A tea fit for British royalty has family roots in western Connecticut.
Founded by innkeeper John Harney at his Salisbury home in 1983, Harney & Sons Fine Teas remains family owned, and since 1998, has operated out of a plant in the Hudson Valley village of Millerton, N.Y., a few miles across the state border from Salisbury.
The New York Times once credited Harney, who died in 2014 at the age of 83, with helping to spark an upper-crust tea revival in U.S. hotels in the 1980s.
Harney & Sons tea is now served at places like the United Kingdom’s Historic Royal Palaces, which operates the Tower of London and several palaces, including Kensington Palace, home of Prince William and Kate Middleton.
To mark Queen Elizabeth II’s 70th year on the throne, Harney & Sons this year is blending a Platinum Jubilee tea, and sales are still doing well for its Diamond Jubilee variety from a decade ago.
Like other pantry staples, the COVID-19 pandemic sparked a surge in tea sales, according to separate estimates by Nielsen and Information Resources Inc.
Over the 12 months through mid-May 2021, IRI reported mass-channel sales of Fairfield’s Bigelow Tea rose 9 percent from the same stretch a year earlier, for a market-leading total of $227 million. That accounted for just over half of the total U.S. sales as calculated by IRI.
The Teas Association of the United States estimated that Americans drank 85 billion servings last year, including bottled sweet tea. The trade group says millennials represent the biggest demographic, with 87 percent drinking tea at least occasionally.
Harney & Sons is now doubling the size of a production line for bottled teas and has obtained a New York license to infuse some of its varieties with CBD from hemp grown at its Millerton facility.
Michael and Paul Harney now run the company their father started. CEO Michael Harney believes more people will start drinking tea regularly, either established company brands or emerging products like CBD blends.
“Tea is still a smaller player than coffee, right?” Harney said last week during a tour of the Millerton facility.
Harney & Sons imports its tea primarily from China and India. It creates its blends at the Dutchess County plant that employs about 200 people, while offering tastings at a tea room in downtown Millerton as well as a shop in lower Manhattan.
With hotels and cruise ships a significant source of revenue, Harney & Sons felt the squeeze during the 2020 crash of the travel market, before mass distribution of vaccines sparked a revival in leisure travel.
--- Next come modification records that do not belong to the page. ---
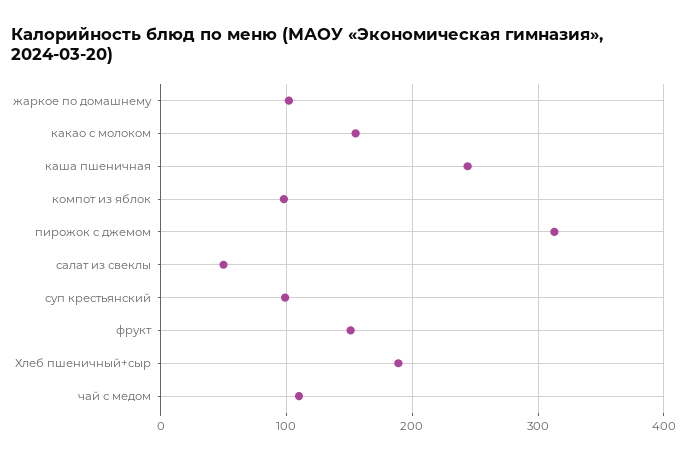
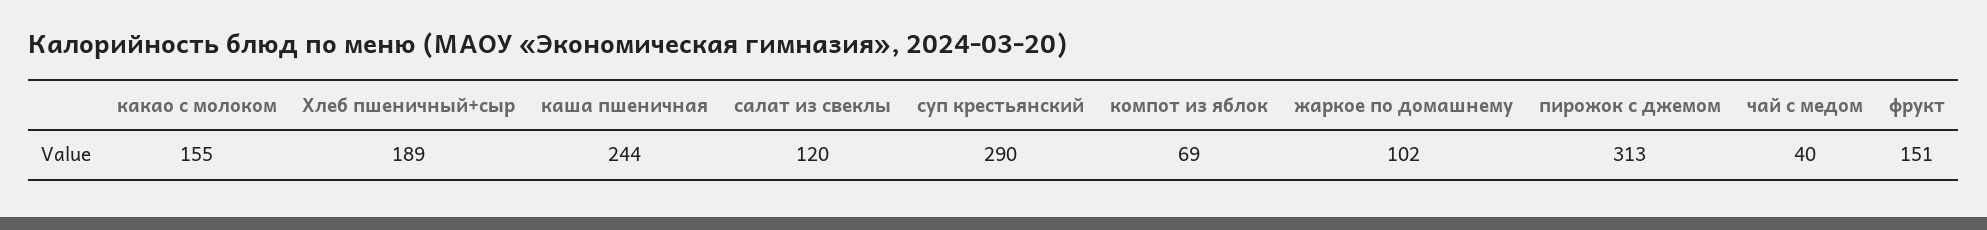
  {
    "жаркое по домашнему": 102,
    "какао с молоком": 155,
    "каша пшеничная": 244,
-   "компот из яблок": 100,
+   "компот из яблок": 69,
    "пирожок с джемом": 313,
-   "салат из свеклы": 50,
+   "салат из свеклы": 120,
-   "суп крестьянский": 100,
+   "суп крестьянский": 290,
    "фрукт": 151,
    "Хлеб пшеничный+сыр": 189,
-   "чай с медом": 110
+   "чай с медом": 40
  }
While Harney & Sons is now sold at Target and other mass retailers, Bigelow, Celestial Seasonings and other major brands had a head start for decades — or nearly a century in the case of Lipton.
“Bigelow is a much larger company than us and they’ve been around longer than us, and we respect them,” Harney said. “We were the smallest company around, and now we’ve gotten a little bigger.”
Harney & Sons recently acquired a canning line to produce a carbonated version of its Hot Cinnamon Spice tea. The company has also added a “mini shot” line of products, which have become increasingly popular driven by the success of energy drink companies.
Hot Cinnamon Spice remains Harney & Sons’ biggest seller, with a decaffeinated version No. 2 last year ahead of Earl Grey Supreme.
Harney’s personal favorite is oolong tea, which it sources from Fujian Province in China and Taiwan. Harney said imports have hit a snag in recent weeks as China deals with a new COVID surge impacting tea and packaging supplies.
But looking at the million pounds of tea stacked high on pallets at the Millerton plant, Harney said he thinks his company will have enough for now.
“We have enough tea for a while,” said Harney, who still lives in Salisbury. “The whole freight bill has become very serious, though.”